PROMPT – From the data underneath, reproduce exactly the stretch that begins at the line with "operation.input_obj = uploaded" and ends after the line with "results = operation.execute()".

********

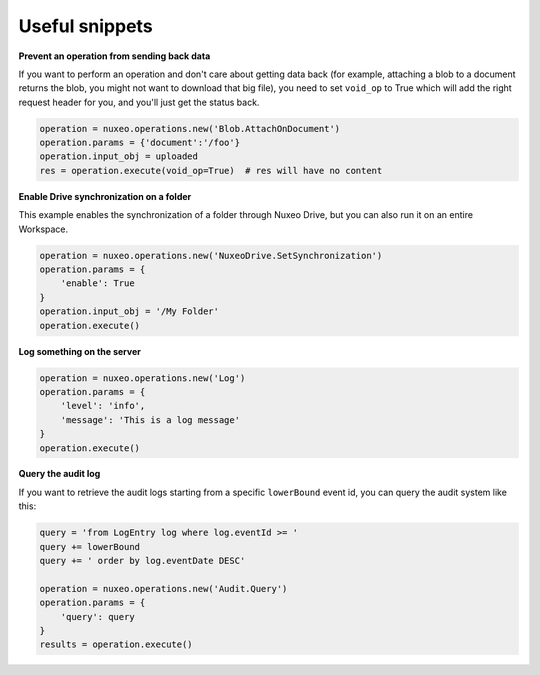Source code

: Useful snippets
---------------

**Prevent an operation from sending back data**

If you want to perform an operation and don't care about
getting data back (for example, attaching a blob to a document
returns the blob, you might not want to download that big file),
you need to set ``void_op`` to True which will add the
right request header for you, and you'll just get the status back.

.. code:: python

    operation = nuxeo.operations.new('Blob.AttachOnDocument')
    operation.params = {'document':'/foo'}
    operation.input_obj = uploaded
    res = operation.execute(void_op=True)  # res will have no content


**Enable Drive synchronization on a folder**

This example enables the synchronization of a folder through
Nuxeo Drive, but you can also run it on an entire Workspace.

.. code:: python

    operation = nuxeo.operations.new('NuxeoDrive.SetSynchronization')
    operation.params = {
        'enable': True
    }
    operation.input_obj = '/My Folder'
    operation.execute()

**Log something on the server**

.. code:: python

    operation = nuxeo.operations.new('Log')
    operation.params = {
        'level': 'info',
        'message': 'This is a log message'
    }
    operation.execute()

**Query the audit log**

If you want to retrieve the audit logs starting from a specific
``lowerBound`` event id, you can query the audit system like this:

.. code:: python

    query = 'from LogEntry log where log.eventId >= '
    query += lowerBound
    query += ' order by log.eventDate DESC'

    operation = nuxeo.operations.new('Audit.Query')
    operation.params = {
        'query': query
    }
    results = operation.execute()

********

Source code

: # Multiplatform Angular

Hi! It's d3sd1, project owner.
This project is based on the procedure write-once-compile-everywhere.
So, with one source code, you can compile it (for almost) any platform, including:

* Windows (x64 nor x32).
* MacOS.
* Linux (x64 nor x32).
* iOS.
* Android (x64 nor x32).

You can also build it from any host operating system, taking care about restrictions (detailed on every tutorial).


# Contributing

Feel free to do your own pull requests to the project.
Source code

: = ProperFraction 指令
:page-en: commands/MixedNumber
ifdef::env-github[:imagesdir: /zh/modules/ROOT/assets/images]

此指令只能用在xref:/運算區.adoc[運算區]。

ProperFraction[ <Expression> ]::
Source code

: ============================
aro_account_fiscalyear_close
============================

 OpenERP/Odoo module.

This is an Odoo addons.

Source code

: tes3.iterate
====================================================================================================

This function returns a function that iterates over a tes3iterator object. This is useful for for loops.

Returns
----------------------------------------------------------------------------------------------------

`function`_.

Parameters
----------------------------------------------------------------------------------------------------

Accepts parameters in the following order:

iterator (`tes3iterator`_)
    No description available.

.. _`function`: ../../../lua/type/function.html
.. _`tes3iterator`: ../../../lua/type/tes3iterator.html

********

TASK ANSWER –
    operation.input_obj = uploaded
    res = operation.execute(void_op=True)  # res will have no content


**Enable Drive synchronization on a folder**

This example enables the synchronization of a folder through
Nuxeo Drive, but you can also run it on an entire Workspace.

.. code:: python

    operation = nuxeo.operations.new('NuxeoDrive.SetSynchronization')
    operation.params = {
        'enable': True
    }
    operation.input_obj = '/My Folder'
    operation.execute()

**Log something on the server**

.. code:: python

    operation = nuxeo.operations.new('Log')
    operation.params = {
        'level': 'info',
        'message': 'This is a log message'
    }
    operation.execute()

**Query the audit log**

If you want to retrieve the audit logs starting from a specific
``lowerBound`` event id, you can query the audit system like this:

.. code:: python

    query = 'from LogEntry log where log.eventId >= '
    query += lowerBound
    query += ' order by log.eventDate DESC'

    operation = nuxeo.operations.new('Audit.Query')
    operation.params = {
        'query': query
    }
    results = operation.execute()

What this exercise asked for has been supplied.